About this task:
State the number of lines in these records that include the string "sehingga", and say nothing more.

(Extracted page text data)
# # #
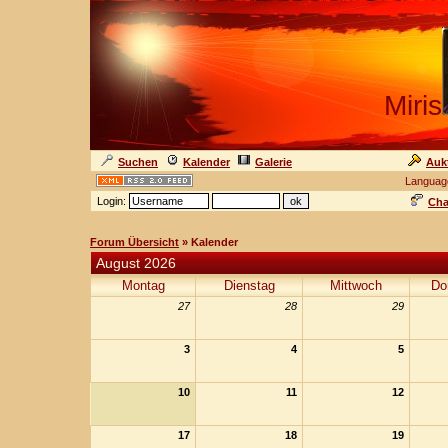
Miris
Suchen
Kalender
Galerie
Auk
Languag
Login:
Cha
Forum Übersicht
» Kalender
August 2026
Montag
Dienstag
Mittwoch
Do
27
28
29
3
4
5
10
11
12
17
18
19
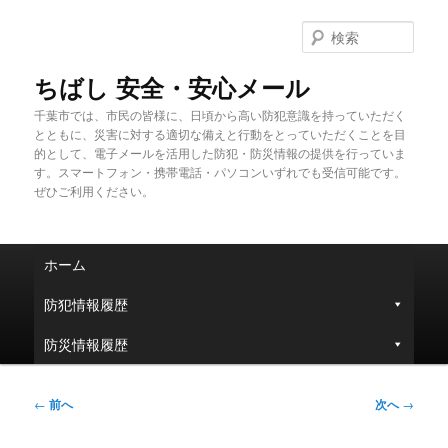
メ
イ
検
ン
索
コ
ちばし 安全・安心メール
ン
千葉市では、市民の皆様に、日頃から高い防犯意識を持っていただく
テ
とともに、災害に対する適切な備えと行動をとっていただくことを目
ン
的として、電子メールを活用した防犯・防災情報の提供を行っていま
ツ
す。スマートフォン・携帯電話・パソコンいずれでも受信可能です。
へ
ぜひご利用ください。
移
動
メ
ホーム
イ
ン
防犯情報履歴
メ
ニ
防災情報履歴
ュ
ー
投
←
前へ
次へ
→
稿
ナ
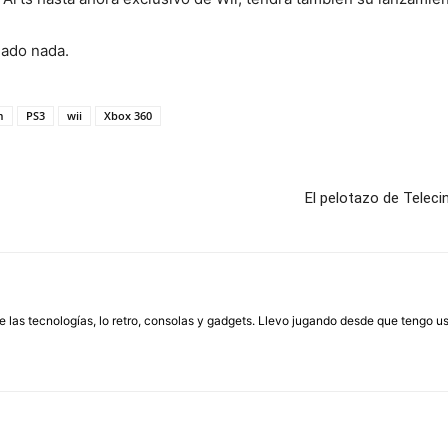
mado nada.
m
PS3
wii
Xbox 360
El pelotazo de Teleci
las tecnologías, lo retro, consolas y gadgets. Llevo jugando desde que tengo us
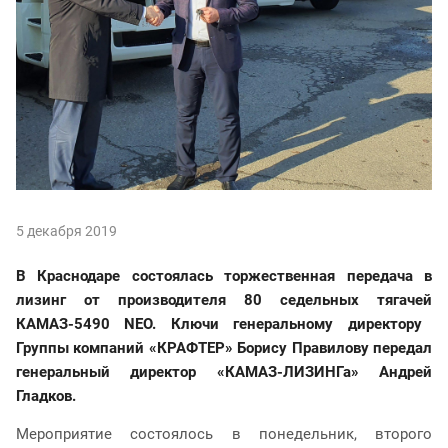
5 декабря 2019
В Краснодаре состоялась торжественная передача в
лизинг от производителя 80 седельных тягачей
КАМАЗ-5490
NEO
. Ключи генеральному директору
Группы компаний «КРАФТЕР» Борису Правилову передал
генеральный директор «КАМАЗ-ЛИЗИНГа» Андрей
Гладков.
Мероприятие состоялось в понедельник, второго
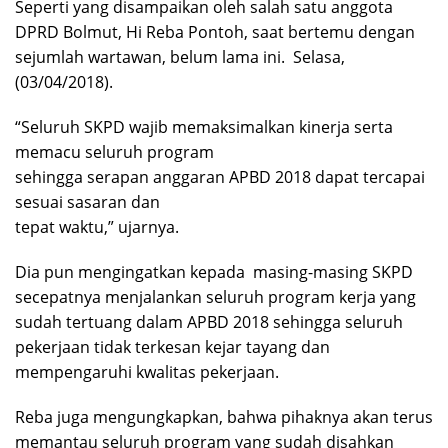
Seperti yang disampaikan oleh salah satu anggota
DPRD Bolmut, Hi Reba Pontoh, saat bertemu dengan
sejumlah wartawan, belum lama ini. Selasa,
(03/04/2018).
“Seluruh SKPD wajib memaksimalkan kinerja serta
memacu seluruh program
sehingga serapan anggaran APBD 2018 dapat tercapai
sesuai sasaran dan
tepat waktu,” ujarnya.
Dia pun mengingatkan kepada masing-masing SKPD
secepatnya menjalankan seluruh program kerja yang
sudah tertuang dalam APBD 2018 sehingga seluruh
pekerjaan tidak terkesan kejar tayang dan
mempengaruhi kwalitas pekerjaan.
Reba juga mengungkapkan, bahwa pihaknya akan terus
memantau seluruh program yang sudah disahkan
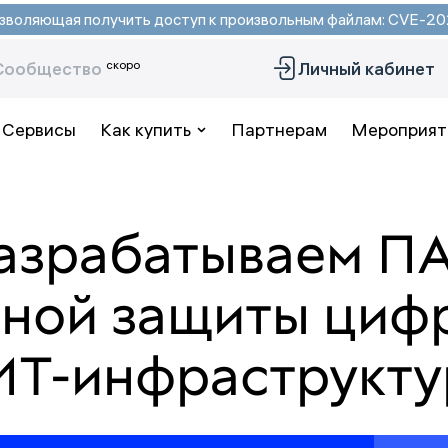
 позволяющая получить доступ к произвольным файлам: CVE-
скоро
Сообщество
Личный кабинет
Сервисы
Как купить
Партнерам
Мероприят
азрабатываем П
сной защиты циф
ИТ-инфраструкт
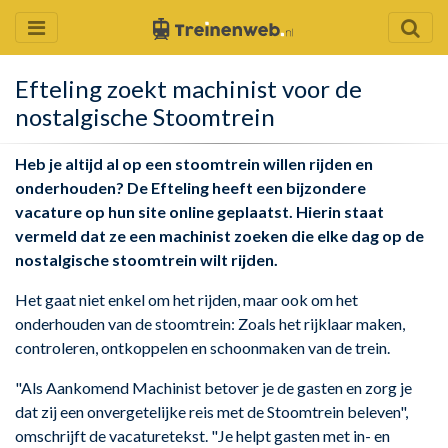
Efteling zoekt machinist voor de
nostalgische Stoomtrein
Heb je altijd al op een stoomtrein willen rijden en
onderhouden? De Efteling heeft een bijzondere
vacature op hun site online geplaatst. Hierin staat
vermeld dat ze een machinist zoeken die elke dag op de
nostalgische stoomtrein wilt rijden.
Het gaat niet enkel om het rijden, maar ook om het
onderhouden van de stoomtrein: Zoals het rijklaar maken,
controleren, ontkoppelen en schoonmaken van de trein.
"Als Aankomend Machinist betover je de gasten en zorg je
dat zij een onvergetelijke reis met de Stoomtrein beleven",
omschrijft de vacaturetekst. "Je helpt gasten met in- en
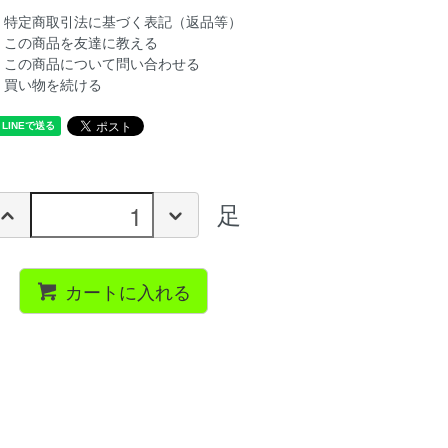
特定商取引法に基づく表記（返品等）
この商品を友達に教える
この商品について問い合わせる
買い物を続ける
足
カートに入れる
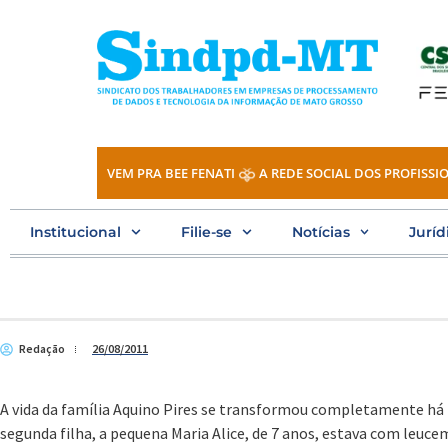
Ir
para
o
conteúdo
VEM PRA BEE FENATI
A REDE SOCIAL DOS PROFISSIO
Institucional
Filie-se
Notícias
Juríd
Redação
26/08/2011
A vida da família Aquino Pires se transformou completamente há t
segunda filha, a pequena Maria Alice, de 7 anos, estava com leuce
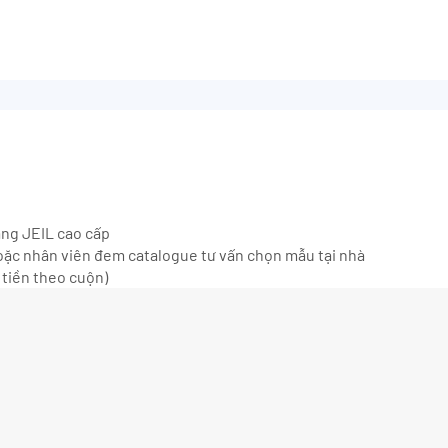
ãng JEIL cao cấp
ặc nhân viên đem catalogue tư vấn chọn mẫu tại nhà
 tiền theo cuộn)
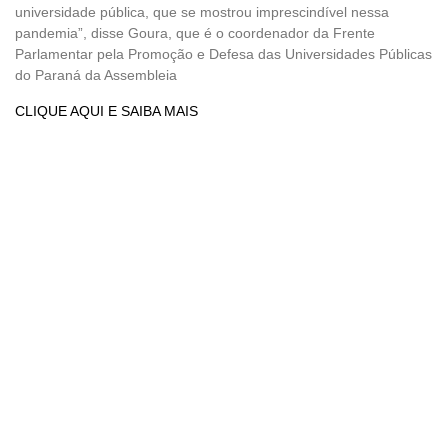
universidade pública, que se mostrou imprescindível nessa
pandemia”, disse Goura, que é o coordenador da Frente
Parlamentar pela Promoção e Defesa das Universidades Públicas
do Paraná da Assembleia
CLIQUE AQUI E SAIBA MAIS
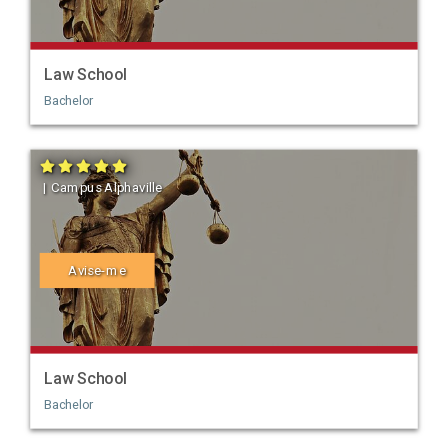
Law School
Bachelor
| Campus Alphaville
Avise-me
Law School
Bachelor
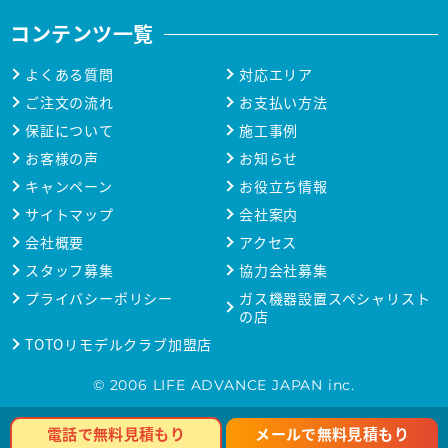
コンテンツ一覧
よくある質問
対応エリア
ご注文の流れ
お支払い方法
保証について
施工事例
お客様の声
お知らせ
キャンペーン
お役立ち情報
サイトマップ
会社案内
会社概要
アクセス
スタッフ募集
協力会社募集
プライバシーポリシー
ガス機器設置スペシャリスト
の店
TOTOリモデルクラブ加盟店
© 2006 LIFE ADVANCE JAPAN inc.
メールで無料見積もり
電話で無料見積もり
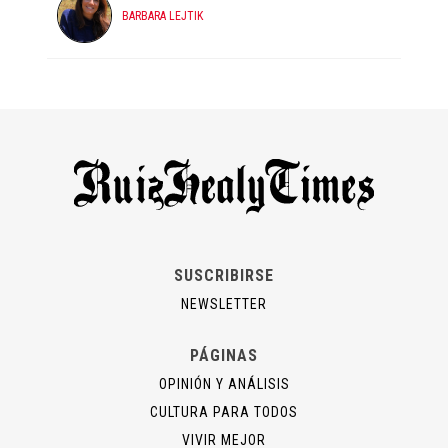
BARBARA LEJTIK
SUSCRIBIRSE
NEWSLETTER
PÁGINAS
OPINIÓN Y ANÁLISIS
CULTURA PARA TODOS
VIVIR MEJOR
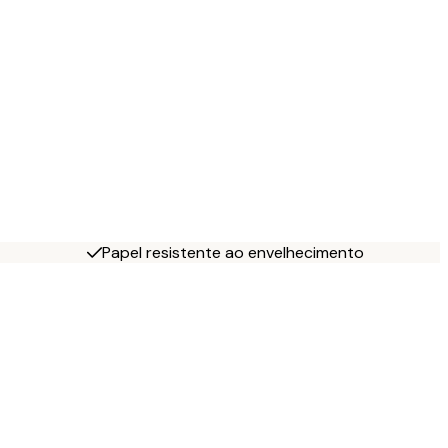
Papel resistente ao envelhecimento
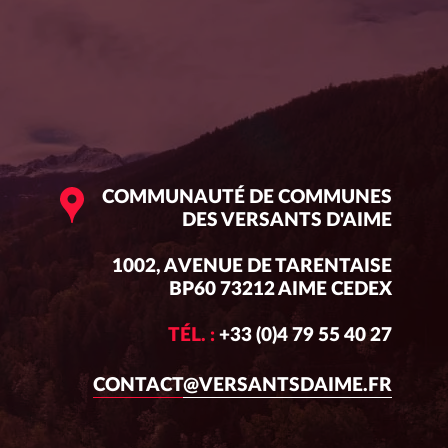
COMMUNAUTÉ DE COMMUNES
DES VERSANTS D'AIME
1002, AVENUE DE TARENTAISE
BP60 73212 AIME CEDEX
TÉL. :
+33 (0)4 79 55 40 27
CONTACT@VERSANTSDAIME.FR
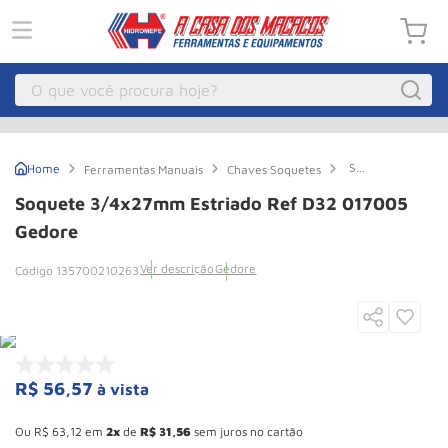
O que você procura hoje?
Macacos
1
º
Soquete
Ferramentas Manuais
Chaves Soquetes
Guincho Eletrico
2
º
3/4x27mm
Estriado
Soquete 3/4x27mm Estriado Ref D32 017005
Ref
Macaco Hidraulico
3
º
D32
Gedore
017005
Talha Eletrica
4
º
Gedore
Ver descrição
Gedore
135700210263
Macaco Jacare
5
º
Guincho
6
º
Macaco
7
º
R$
56
,
57
à vista
Roda
8
º
Esconder - Ganhe 10,37% de desconto pagando no boleto
Rodizio
9
º
Ou
R$
63
,
12
em
2
de
R$
31
,
56
sem juros no cartão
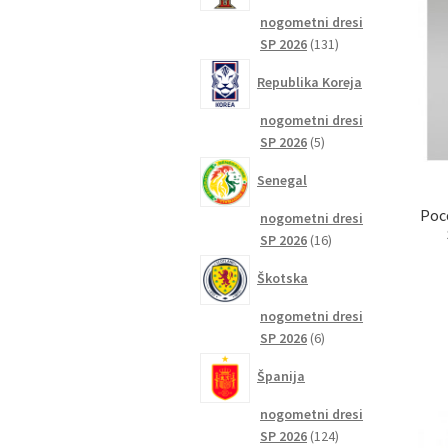
nogometni dresi
131
SP 2026
131
izdelkov
Republika Koreja
nogometni dresi
5
SP 2026
5
izdelkov
Senegal
Poc
nogometni dresi
16
SP 2026
16
izdelkov
Škotska
nogometni dresi
6
SP 2026
6
izdelkov
Španija
nogometni dresi
124
SP 2026
124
# # #
Result of the task:
2